Lydia: “It’s not often that a lot of color comes together so cohesively – but Ajo pulled it off here. Using muted, neutral tones to help convey certain sections actually works here. It feels earthy and natural – which is everything a food app should do.

The rounded box style is also clean and consistent. The navigation is especially quirky, sitting along the edge like a tab ready to pull.”


Sayem ahmed

Zander: “I included this travel app concept because it just looks really fun. I always love to see how people are able to make monochromatic interesting, and Sayem was able to use it to make very impressive illustrations that use different shades to create the perception of depth.

Travel is one of those things that can be very stressful, so I like how he used a lot of rounded edges to create a more relaxed UI environment for users. They’re a really nice touch.

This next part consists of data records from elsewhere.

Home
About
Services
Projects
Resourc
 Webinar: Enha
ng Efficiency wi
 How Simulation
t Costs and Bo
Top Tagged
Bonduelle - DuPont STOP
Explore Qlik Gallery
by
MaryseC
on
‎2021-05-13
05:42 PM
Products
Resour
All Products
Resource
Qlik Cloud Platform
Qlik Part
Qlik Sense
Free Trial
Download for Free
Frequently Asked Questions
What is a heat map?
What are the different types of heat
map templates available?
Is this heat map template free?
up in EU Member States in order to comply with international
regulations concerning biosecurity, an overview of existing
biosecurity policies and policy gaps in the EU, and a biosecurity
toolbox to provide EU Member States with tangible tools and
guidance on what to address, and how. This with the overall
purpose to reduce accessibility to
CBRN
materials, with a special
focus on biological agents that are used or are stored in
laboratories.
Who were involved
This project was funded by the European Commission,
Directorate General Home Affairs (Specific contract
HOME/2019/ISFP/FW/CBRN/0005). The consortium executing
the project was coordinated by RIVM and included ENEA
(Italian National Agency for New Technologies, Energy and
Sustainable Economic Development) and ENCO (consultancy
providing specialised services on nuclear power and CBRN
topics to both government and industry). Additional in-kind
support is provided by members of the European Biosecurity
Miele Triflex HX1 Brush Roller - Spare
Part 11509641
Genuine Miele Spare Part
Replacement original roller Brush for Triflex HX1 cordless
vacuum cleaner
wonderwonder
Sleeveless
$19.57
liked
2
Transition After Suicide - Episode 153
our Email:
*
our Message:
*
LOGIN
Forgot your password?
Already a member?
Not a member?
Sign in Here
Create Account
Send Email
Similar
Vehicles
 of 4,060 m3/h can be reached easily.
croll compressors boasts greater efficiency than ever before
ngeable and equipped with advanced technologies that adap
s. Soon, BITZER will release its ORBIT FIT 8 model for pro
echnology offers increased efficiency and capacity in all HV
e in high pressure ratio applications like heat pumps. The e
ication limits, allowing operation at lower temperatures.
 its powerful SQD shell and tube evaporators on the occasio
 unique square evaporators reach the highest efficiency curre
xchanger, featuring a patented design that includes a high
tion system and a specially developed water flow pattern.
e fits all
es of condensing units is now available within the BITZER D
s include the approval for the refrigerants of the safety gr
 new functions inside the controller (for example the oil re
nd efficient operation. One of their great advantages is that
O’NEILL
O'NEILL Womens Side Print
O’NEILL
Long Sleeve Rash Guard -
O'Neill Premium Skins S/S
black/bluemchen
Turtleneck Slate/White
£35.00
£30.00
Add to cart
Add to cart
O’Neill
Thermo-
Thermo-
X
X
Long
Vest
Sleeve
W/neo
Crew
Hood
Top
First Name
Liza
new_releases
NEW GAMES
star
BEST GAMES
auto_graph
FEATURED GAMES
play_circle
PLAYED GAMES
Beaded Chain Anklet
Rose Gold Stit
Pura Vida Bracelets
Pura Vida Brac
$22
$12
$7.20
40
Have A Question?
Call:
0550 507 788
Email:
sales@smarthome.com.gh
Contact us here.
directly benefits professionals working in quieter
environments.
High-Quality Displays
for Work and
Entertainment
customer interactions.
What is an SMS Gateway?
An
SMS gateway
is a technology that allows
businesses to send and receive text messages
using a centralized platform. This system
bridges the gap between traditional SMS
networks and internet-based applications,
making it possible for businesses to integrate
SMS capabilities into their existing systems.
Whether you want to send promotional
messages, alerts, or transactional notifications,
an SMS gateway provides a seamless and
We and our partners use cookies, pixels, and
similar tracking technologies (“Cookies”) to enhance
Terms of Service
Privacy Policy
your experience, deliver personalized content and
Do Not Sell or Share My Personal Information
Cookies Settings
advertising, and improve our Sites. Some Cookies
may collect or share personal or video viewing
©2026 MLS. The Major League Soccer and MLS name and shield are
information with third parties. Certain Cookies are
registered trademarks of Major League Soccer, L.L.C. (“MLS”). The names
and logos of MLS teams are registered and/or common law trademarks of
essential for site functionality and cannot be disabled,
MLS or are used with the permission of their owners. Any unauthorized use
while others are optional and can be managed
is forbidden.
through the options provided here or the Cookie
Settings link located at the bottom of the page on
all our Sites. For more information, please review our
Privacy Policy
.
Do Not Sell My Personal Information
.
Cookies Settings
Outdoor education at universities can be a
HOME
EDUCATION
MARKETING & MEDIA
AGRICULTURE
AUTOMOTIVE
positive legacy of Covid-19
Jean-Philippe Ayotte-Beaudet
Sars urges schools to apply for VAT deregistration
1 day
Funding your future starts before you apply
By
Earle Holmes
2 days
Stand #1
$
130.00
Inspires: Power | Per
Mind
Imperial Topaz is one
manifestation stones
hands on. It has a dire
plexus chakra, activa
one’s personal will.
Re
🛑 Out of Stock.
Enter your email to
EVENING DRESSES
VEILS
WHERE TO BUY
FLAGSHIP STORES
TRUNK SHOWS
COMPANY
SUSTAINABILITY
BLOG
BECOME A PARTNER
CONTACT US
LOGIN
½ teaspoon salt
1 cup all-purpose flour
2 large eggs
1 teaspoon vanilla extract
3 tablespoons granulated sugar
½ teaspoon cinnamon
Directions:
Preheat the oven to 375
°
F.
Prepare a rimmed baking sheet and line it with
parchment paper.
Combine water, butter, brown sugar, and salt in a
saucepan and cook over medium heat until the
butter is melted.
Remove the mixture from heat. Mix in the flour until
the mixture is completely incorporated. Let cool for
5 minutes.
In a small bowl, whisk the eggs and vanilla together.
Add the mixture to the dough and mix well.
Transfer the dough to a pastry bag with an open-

He might need to be careful with using the pink for the ‘Book Now’ and ‘Log In’ buttons. As they are right now at #FF97B3, they are not WCAG AA compliant, but if he uses a darker background color for these buttons, this app can be really go above and beyond.”


Ildiko Gaspar

Lydia:”This one is fun because it’s a mockup of just a couple different component types for cards. Ildiko shows us some clean options for loading, notes, buttons, and links. There are so many ways to create actionable components, and I love to see how different designers approach even small ones like this. After all, components make up an application.”